RECORDS FOR PROCESSING Start Marker

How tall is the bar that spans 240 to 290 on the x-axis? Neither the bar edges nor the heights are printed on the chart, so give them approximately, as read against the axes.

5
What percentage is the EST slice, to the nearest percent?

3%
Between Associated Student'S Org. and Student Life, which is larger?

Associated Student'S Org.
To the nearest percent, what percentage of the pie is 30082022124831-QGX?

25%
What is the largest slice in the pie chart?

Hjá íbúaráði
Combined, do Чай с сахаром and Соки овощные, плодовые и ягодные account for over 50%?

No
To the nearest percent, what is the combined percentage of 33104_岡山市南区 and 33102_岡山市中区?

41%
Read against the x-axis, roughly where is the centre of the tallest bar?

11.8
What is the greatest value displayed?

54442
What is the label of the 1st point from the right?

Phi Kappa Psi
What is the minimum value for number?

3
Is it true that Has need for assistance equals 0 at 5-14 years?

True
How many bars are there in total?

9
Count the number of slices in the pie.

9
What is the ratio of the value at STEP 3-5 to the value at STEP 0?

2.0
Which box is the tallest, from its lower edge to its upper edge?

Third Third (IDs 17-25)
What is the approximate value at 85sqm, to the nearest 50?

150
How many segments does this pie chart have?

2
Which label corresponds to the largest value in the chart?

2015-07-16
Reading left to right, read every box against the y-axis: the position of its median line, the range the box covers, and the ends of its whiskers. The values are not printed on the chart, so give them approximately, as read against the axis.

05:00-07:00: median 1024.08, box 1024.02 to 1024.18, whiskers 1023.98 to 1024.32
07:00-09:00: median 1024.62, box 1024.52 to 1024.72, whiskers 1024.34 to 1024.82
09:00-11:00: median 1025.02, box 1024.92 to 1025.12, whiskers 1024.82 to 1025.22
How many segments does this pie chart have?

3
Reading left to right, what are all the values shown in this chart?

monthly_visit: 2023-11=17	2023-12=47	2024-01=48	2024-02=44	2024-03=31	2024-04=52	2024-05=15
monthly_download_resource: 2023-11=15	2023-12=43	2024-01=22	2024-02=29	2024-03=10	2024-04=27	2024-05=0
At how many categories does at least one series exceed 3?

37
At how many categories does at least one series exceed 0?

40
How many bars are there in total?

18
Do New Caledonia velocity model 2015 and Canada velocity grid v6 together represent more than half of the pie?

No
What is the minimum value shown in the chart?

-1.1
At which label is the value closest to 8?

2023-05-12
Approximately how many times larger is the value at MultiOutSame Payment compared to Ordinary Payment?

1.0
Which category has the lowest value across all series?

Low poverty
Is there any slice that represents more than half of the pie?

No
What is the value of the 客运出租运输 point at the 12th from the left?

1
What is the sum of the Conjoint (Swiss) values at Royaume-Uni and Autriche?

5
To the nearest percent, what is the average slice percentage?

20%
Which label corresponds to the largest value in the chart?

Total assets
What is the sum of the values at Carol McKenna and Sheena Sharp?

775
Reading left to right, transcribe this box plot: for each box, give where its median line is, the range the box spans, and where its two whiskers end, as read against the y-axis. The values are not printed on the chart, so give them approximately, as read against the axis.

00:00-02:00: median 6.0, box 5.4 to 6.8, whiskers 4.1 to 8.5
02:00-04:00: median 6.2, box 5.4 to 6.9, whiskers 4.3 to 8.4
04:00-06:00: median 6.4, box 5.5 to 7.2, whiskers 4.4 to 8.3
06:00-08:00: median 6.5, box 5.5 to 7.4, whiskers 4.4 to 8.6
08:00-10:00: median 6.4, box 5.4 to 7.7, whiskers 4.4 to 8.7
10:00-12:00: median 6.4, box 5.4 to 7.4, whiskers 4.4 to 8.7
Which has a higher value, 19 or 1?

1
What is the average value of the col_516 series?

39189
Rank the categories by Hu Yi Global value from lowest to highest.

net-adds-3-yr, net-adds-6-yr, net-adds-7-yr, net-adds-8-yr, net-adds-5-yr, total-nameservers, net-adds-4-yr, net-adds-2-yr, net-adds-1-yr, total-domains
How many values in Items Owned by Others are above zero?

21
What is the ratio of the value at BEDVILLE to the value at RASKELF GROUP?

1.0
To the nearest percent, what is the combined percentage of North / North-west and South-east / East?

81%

RECORDS FOR PROCESSING End Marker

▸ WORK ITEM
Starting at the line that contains "Hjá íbúaráði" and ending with the line that contains "What is the label", copy those lines of the material. Change "centre" to "center" and leave everything else as it is.

▸ ANSWER TO THIS TASK
Hjá íbúaráði
Combined, do Чай с сахаром and Соки овощные, плодовые и ягодные account for over 50%?

No
To the nearest percent, what is the combined percentage of 33104_岡山市南区 and 33102_岡山市中区?

41%
Read against the x-axis, roughly where is the center of the tallest bar?

11.8
What is the greatest value displayed?

54442
What is the label of the 1st point from the right?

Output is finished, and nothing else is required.